Efficiency of extracting stereo-driven object motions.

Most living things and many nonliving things deform as they move, requiring observers to separate object motions from object deformations. When the object is partially occluded, the task becomes more difficult because it is not possible to use two-dimensional (2-D) contour correlations (Cohen, Jain, & Zaidi, 2010). That leaves dynamic depth matching across the unoccluded views as the main possibility. We examined the role of stereo cues in extracting motion of partially occluded and deforming three-dimensional (3-D) objects, simulated by disk-shaped random-dot stereograms set at randomly assigned depths and placed uniformly around a circle.
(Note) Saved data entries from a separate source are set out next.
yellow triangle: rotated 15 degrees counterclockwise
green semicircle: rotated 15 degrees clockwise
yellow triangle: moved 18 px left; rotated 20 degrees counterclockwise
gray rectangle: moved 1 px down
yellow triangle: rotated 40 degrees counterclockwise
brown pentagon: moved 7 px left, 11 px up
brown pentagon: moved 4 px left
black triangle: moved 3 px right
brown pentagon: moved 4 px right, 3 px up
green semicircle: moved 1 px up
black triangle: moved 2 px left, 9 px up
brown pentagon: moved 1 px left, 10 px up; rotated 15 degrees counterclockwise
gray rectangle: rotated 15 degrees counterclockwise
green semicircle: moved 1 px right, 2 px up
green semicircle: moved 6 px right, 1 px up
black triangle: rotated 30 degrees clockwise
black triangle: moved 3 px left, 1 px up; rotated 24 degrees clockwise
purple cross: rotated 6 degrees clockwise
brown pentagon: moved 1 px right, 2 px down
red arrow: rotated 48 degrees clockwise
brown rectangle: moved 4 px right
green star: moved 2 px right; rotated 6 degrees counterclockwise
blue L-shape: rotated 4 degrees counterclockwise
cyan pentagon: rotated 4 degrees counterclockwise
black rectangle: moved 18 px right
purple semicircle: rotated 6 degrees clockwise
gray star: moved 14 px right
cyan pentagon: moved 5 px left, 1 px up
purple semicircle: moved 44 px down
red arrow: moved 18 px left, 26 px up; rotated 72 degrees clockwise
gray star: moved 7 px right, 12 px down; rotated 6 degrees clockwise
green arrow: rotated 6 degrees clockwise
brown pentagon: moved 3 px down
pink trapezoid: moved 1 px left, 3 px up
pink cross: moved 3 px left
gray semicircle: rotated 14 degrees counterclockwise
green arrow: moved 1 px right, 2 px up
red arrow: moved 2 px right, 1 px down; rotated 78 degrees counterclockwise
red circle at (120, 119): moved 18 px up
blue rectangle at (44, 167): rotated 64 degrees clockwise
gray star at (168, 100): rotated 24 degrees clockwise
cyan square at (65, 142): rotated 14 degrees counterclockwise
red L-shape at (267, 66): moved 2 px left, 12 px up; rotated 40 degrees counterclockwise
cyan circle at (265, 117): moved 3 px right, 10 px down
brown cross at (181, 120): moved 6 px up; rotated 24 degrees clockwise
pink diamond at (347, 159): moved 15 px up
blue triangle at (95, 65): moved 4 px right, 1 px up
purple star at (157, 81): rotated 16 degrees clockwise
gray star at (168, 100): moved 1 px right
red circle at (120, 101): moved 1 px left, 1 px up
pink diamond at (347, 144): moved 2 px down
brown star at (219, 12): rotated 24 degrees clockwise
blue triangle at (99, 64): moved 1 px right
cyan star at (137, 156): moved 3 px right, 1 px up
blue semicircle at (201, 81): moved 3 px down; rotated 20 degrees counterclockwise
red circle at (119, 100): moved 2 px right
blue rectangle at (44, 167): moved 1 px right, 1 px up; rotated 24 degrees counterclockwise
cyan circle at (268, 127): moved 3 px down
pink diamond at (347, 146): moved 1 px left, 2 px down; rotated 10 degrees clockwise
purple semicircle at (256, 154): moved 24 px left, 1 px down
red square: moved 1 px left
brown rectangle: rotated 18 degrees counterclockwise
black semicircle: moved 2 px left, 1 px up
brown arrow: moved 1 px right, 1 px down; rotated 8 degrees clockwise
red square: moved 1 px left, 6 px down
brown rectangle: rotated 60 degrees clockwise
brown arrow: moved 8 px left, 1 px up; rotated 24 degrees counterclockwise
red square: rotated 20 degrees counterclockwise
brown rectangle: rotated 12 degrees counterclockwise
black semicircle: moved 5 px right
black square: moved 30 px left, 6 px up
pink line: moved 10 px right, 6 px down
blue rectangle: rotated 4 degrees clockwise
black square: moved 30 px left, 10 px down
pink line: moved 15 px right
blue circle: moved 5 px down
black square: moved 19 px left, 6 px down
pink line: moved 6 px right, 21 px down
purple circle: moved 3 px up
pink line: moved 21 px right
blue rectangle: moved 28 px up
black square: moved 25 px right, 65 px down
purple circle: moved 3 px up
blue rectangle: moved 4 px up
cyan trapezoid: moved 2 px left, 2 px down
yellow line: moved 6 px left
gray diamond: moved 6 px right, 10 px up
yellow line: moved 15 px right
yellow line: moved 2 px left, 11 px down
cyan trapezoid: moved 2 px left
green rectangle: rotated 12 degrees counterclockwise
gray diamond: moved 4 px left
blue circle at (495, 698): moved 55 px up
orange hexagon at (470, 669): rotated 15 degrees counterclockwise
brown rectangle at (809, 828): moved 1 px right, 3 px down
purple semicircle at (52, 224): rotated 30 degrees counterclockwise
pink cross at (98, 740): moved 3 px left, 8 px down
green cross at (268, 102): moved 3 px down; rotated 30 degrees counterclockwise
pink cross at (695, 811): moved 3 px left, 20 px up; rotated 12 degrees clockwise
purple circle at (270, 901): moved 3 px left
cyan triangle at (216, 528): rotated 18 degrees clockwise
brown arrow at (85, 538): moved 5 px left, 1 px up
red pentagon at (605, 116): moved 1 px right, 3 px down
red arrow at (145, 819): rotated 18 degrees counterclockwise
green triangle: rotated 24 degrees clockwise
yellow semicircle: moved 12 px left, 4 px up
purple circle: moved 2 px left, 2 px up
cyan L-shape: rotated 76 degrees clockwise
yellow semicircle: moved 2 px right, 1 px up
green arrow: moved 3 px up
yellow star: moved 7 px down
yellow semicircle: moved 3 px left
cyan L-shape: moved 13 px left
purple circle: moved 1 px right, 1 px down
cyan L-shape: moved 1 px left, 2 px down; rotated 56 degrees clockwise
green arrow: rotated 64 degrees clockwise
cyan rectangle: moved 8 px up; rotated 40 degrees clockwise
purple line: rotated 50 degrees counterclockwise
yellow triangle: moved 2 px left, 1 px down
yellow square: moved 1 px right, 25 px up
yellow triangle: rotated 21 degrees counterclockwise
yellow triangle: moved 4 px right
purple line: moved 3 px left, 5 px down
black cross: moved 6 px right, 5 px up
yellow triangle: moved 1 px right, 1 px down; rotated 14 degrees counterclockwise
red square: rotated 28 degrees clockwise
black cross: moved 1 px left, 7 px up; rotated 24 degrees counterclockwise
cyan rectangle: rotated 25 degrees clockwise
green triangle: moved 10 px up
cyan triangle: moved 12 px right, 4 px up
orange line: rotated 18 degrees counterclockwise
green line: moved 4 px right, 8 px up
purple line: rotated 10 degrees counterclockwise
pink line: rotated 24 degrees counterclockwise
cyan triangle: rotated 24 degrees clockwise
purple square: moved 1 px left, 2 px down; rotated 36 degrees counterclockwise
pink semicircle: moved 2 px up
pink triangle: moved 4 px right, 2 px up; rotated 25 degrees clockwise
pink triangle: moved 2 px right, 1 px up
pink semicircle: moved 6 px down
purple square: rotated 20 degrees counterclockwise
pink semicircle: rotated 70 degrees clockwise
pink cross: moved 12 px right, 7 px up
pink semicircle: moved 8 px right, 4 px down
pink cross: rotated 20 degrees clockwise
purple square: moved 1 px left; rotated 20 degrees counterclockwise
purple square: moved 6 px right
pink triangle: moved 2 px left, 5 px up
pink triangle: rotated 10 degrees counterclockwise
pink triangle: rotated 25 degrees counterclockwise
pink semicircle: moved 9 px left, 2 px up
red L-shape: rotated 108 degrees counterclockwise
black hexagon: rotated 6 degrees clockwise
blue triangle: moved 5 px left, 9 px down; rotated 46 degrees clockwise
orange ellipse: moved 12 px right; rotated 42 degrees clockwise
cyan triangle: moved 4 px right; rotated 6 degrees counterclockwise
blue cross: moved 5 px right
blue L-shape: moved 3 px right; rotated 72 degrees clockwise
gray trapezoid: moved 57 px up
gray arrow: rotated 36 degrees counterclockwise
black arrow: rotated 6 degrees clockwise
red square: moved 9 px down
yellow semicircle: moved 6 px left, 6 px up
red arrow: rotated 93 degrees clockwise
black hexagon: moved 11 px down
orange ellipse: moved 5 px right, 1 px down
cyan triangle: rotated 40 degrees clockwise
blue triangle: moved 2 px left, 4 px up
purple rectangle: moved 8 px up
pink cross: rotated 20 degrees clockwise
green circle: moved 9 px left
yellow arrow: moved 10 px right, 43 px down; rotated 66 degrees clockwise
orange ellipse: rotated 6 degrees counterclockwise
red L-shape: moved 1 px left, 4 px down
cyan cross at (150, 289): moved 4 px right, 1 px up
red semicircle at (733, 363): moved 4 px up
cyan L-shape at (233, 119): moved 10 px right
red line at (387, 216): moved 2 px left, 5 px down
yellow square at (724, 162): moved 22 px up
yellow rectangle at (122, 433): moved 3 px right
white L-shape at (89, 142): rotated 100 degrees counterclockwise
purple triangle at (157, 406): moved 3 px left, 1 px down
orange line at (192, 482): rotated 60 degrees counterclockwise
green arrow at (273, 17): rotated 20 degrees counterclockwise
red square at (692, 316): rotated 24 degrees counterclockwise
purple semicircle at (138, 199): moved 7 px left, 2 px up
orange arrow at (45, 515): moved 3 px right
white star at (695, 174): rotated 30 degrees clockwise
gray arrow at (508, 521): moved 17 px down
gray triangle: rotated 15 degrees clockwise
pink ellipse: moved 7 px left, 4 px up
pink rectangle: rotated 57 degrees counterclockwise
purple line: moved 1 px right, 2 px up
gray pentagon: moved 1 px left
The stereo-disparities of the disks were temporally oscillated to simulate clockwise or counterclockwise rotation of the global shape. To dynamically deform the global shape, random disparity perturbation was added to each disk's depth on each stimulus frame. At low perturbation, observers reported rotation directions consistent with the global shape, even against local motion cues, but performance deteriorated at high perturbation. Using 3-D global shape correlations, we formulated an optimal Bayesian discriminator for rotation direction. Based on rotation discrimination thresholds, human observers were 75% as efficient as the optimal model, demonstrating that global shapes derived from stereo cues facilitate inferences of object motions. To complement reports of stereo and motion integration in extrastriate cortex, our results suggest the possibilities that disparity selectivity and feature tracking are linked, or that global motion selective neurons can be driven purely from disparity cues.